4) Don’t touch the ball with your hands. Everything else is cool.
5) If a referee hands you a card, you can headbutt him with impunity.
6) Expect to be hit in the jimmy at least once a game.
7) Contrary to everything listed above, the goalkeeper can pretty much do whatever he wants, including arson

Symmetrically, fans also have some rules to follow, in no particular order:
1) Get gloriously drunk before the game
2) Riot

Additional rules that make soccer different than most league sports is that of the clock timer. When the World Cup made its tour in the United States in the mid-90’s, much was made out that the clock never stopped—if there was a time out on the field, they just added that time to the end of the clock and they kept the clock running. This resulted in a clock that never stopped. This seemed incredibly nonsensical to me, since it’s the functional equivalent of just stopping the damn clock, and it makes it a lot tougher to break away to show a commercial for Frito Lay Cheddar Disc-Shaped Things or Cranberry 7Up. Plus I guess they used some sort of metric time, because a game of soccer seemed to last approximately 18,000 years, unless there is a tiebreaker shootout, in which the entire world would grind to a halt, the spectral ethos kowtowing to the most simple solution of such a complex problem.

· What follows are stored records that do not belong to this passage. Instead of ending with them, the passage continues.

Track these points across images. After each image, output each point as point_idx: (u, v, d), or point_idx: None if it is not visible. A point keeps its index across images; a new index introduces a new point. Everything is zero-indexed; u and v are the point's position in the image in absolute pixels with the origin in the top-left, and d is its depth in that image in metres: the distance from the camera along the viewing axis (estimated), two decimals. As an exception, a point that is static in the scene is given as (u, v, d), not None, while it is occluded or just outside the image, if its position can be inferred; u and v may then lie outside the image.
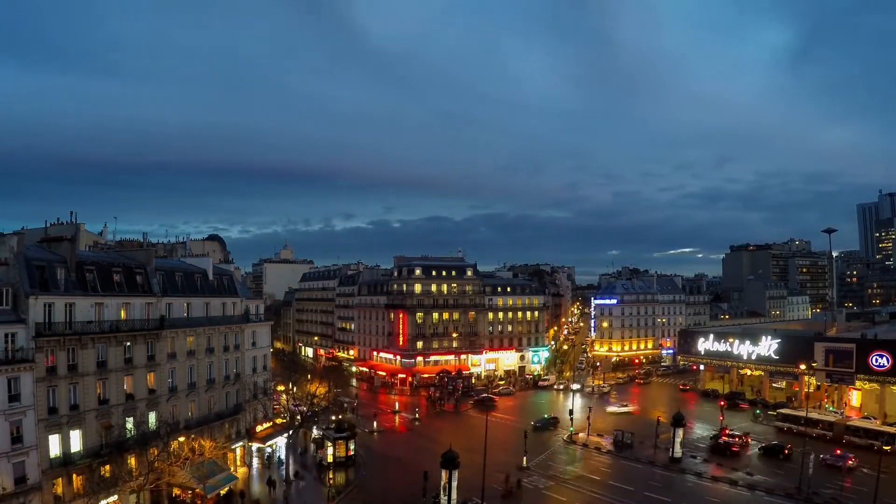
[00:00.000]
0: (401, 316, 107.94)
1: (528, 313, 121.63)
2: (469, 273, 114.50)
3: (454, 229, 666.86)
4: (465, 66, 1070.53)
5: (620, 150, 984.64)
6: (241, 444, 58.37)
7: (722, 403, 79.77)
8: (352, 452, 60.08)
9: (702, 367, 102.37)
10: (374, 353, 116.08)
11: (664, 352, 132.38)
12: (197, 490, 45.55)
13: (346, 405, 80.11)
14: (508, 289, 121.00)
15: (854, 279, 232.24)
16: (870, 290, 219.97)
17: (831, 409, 78.30)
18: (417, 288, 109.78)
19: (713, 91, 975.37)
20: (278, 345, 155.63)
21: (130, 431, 43.97)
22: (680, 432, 59.72)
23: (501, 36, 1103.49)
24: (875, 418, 69.93)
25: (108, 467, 41.80)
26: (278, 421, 66.36)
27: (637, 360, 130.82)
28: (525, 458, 58.21)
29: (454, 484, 44.06)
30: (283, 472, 56.03)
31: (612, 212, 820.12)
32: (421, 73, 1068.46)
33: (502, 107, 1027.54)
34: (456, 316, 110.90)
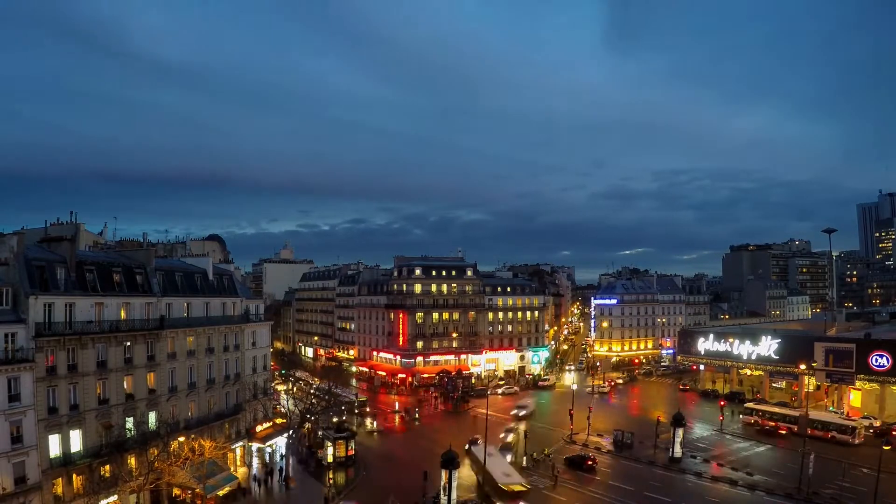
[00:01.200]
0: (401, 316, 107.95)
1: (528, 313, 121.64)
2: (469, 273, 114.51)
3: (384, 231, 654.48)
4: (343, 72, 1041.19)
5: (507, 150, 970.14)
6: (241, 444, 58.37)
7: (722, 403, 79.83)
8: (352, 452, 60.10)
9: (702, 367, 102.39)
10: (374, 352, 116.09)
11: (664, 352, 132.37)
12: (197, 490, 45.55)
13: (344, 407, 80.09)
14: (508, 289, 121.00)
15: (854, 279, 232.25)
16: (870, 290, 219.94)
17: (833, 409, 78.37)
18: (417, 288, 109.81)
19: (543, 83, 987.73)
20: (278, 345, 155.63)
21: (130, 431, 44.00)
22: (680, 432, 59.73)
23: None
24: (838, 412, 74.05)
25: (108, 467, 41.83)
26: (278, 421, 66.36)
27: (637, 360, 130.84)
28: (525, 458, 58.23)
29: (454, 484, 44.08)
30: (283, 472, 56.02)
31: (529, 214, 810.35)
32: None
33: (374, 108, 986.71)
34: (456, 316, 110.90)
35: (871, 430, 67.75)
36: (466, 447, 59.61)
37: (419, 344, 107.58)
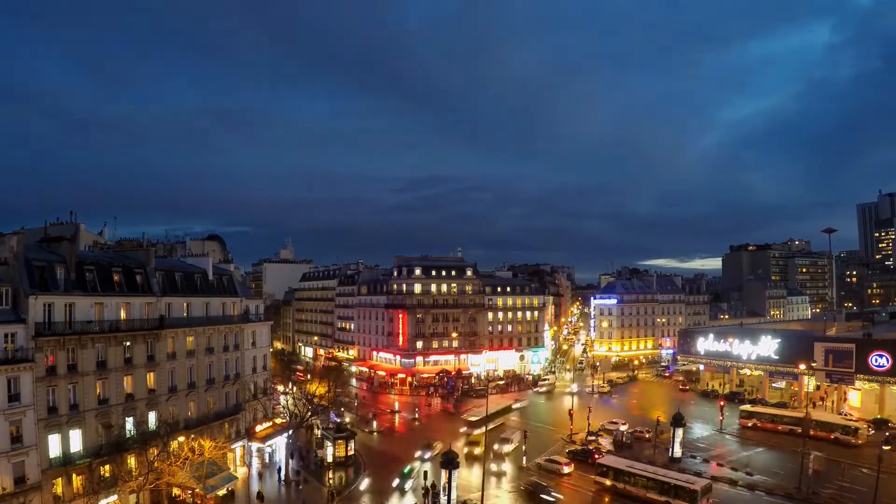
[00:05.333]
0: (400, 316, 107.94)
1: (528, 313, 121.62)
2: (469, 273, 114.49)
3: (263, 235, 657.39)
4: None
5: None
6: (241, 444, 58.34)
7: (721, 403, 79.80)
8: (352, 452, 60.09)
9: (702, 367, 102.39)
10: (374, 352, 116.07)
11: (664, 352, 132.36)
12: (197, 490, 45.53)
13: (343, 408, 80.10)
14: (508, 289, 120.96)
15: (854, 279, 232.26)
16: (870, 290, 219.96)
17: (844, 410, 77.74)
18: (417, 288, 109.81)
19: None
20: (278, 344, 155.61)
21: (130, 431, 43.99)
22: (680, 432, 59.74)
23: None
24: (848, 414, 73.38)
25: (107, 467, 41.85)
26: (278, 421, 66.32)
27: (637, 360, 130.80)
28: (524, 458, 58.21)
29: (454, 484, 44.07)
30: (283, 472, 55.99)
31: (402, 213, 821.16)
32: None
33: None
34: (456, 316, 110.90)
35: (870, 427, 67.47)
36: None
37: (419, 344, 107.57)
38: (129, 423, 44.50)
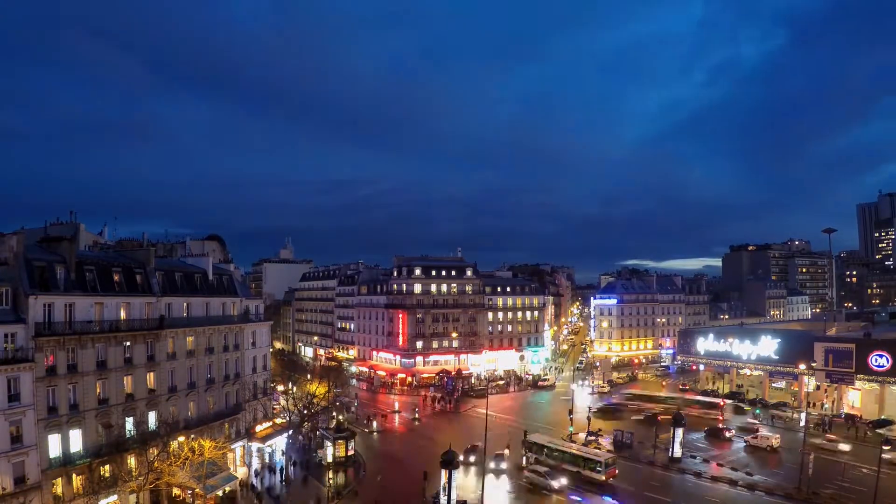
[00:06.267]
0: (400, 316, 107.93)
1: (528, 313, 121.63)
2: (469, 273, 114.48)
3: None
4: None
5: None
6: (241, 444, 58.34)
7: (722, 403, 79.83)
8: (352, 452, 60.09)
9: (702, 367, 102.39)
10: (374, 352, 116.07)
11: (664, 352, 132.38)
12: (197, 490, 45.53)
13: (344, 408, 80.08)
14: (508, 289, 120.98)
15: (854, 279, 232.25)
16: (870, 290, 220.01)
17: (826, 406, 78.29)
18: (417, 288, 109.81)
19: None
20: (278, 345, 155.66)
21: (130, 431, 43.98)
22: (680, 432, 59.72)
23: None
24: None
25: (107, 467, 41.80)
26: (278, 421, 66.33)
27: (637, 361, 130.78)
28: (524, 458, 58.23)
29: (454, 484, 44.05)
30: (283, 472, 56.00)
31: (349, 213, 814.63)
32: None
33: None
34: (456, 316, 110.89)
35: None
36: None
37: (419, 344, 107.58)
38: (129, 423, 44.49)
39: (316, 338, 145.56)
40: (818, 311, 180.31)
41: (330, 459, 57.59)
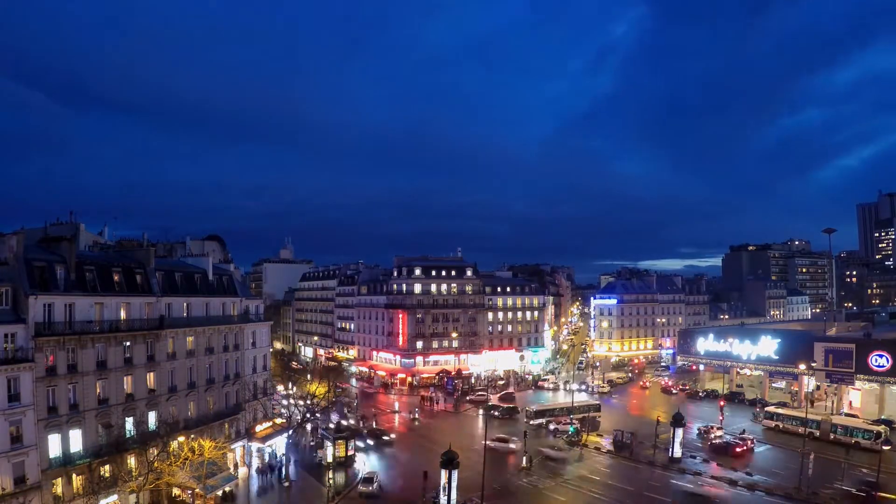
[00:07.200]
0: (400, 316, 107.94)
1: (528, 313, 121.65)
2: (469, 273, 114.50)
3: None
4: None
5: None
6: (241, 444, 58.32)
7: (721, 403, 79.83)
8: (352, 452, 60.08)
9: (702, 367, 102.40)
10: (374, 352, 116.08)
11: (664, 352, 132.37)
12: (197, 490, 45.53)
13: (346, 411, 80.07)
14: (508, 289, 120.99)
15: (854, 279, 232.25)
16: (870, 291, 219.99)
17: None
18: (417, 288, 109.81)
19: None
20: (278, 345, 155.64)
21: (130, 431, 43.97)
22: (680, 432, 59.70)
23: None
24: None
25: (107, 467, 41.81)
26: (278, 421, 66.32)
27: (637, 360, 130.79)
28: (525, 458, 58.22)
29: (454, 484, 44.04)
30: (283, 472, 55.98)
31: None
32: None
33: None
34: (456, 316, 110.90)
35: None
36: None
37: (419, 344, 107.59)
38: (129, 423, 44.47)
39: (316, 338, 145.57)
40: (818, 311, 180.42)
41: (330, 459, 57.58)
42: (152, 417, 46.79)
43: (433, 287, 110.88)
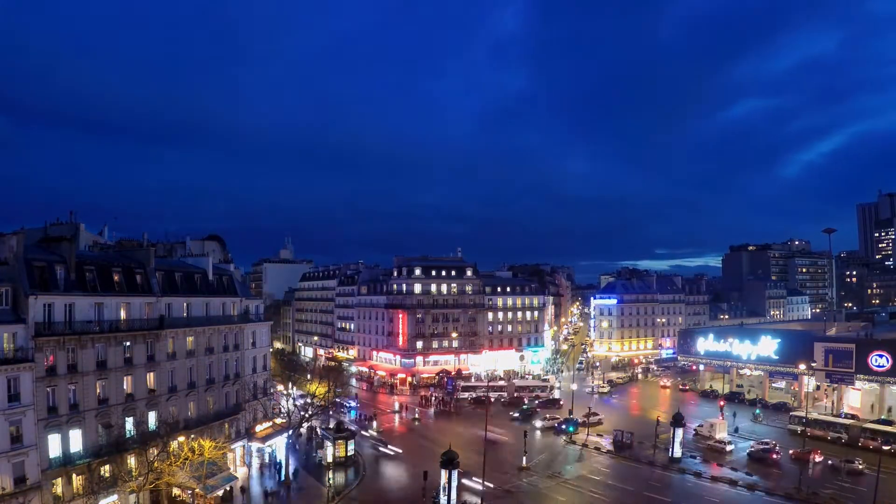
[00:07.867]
0: (400, 316, 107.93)
1: (528, 313, 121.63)
2: (469, 273, 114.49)
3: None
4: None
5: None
6: (241, 444, 58.32)
7: (721, 403, 79.83)
8: (352, 452, 60.06)
9: (702, 367, 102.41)
10: (374, 352, 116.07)
11: (664, 352, 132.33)
12: (197, 490, 45.52)
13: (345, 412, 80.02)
14: (508, 289, 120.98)
15: (854, 279, 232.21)
16: (870, 291, 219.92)
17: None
18: (417, 288, 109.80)
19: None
20: (278, 344, 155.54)
21: (130, 431, 43.95)
22: (680, 432, 59.72)
23: None
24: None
25: (107, 467, 41.79)
26: (278, 421, 66.27)
27: (637, 360, 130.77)
28: (525, 457, 58.23)
29: (454, 484, 44.05)
30: (283, 472, 55.96)
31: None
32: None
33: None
34: (456, 316, 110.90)
35: None
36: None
37: (419, 344, 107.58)
38: (129, 423, 44.46)
39: (316, 338, 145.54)
40: (818, 311, 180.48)
41: (330, 459, 57.58)
42: (152, 417, 46.77)
43: (433, 287, 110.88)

Major League Soccer was formed in America in the early 90’s, as part of a deal to bring the World Cup to America. While it has struggled, several markets have actually turned a profit, most notably the Los Angeles Galaxy and FC Dallas. Most teams, however, are financially struggling, such as the Tampa Bay Money Pits, the Kansas City Bleeding Red and the Miami Complete Waste of Everyone’s Time and Money.

Events may soon help soccer’s popularity in America, however. A few generations of kids growing up after playing soccer in their childhood may help, and a culling of unprofitable franchises has unfrozen some valuable resources. The biggest boost American soccer has received is the impending arrival of David Beckham. Beckham is the Michael Jordan of soccer, in the sense that he is set to make more money than most nations on the basis of being incredibly good five or six years ago but not so much now. Proponents hope that Beckham’s star power will bring some class and gravitas to American soccer, while detractors fret that Beckham’s arrival will simply imply that anyone who is 30 years old and married to a rock star will be able to play soccer.

Still, soccer is slowly earning a higher profile in America, which certainly can’t be a bad thing. Diversity in sport is important for many people, from youth camps and fitness experts to ESPN2’s Thursday afternoon lineup. And who knows? Maybe some Monday morning we’ll all be complaining about the MLS salary cap keeping the Colorado Rapids from being competitive, or how that red card in last night’s game was a grave injustice. Maybe not that soon. But in today’s globalized world, anything goes. As long as you don’t use your hands.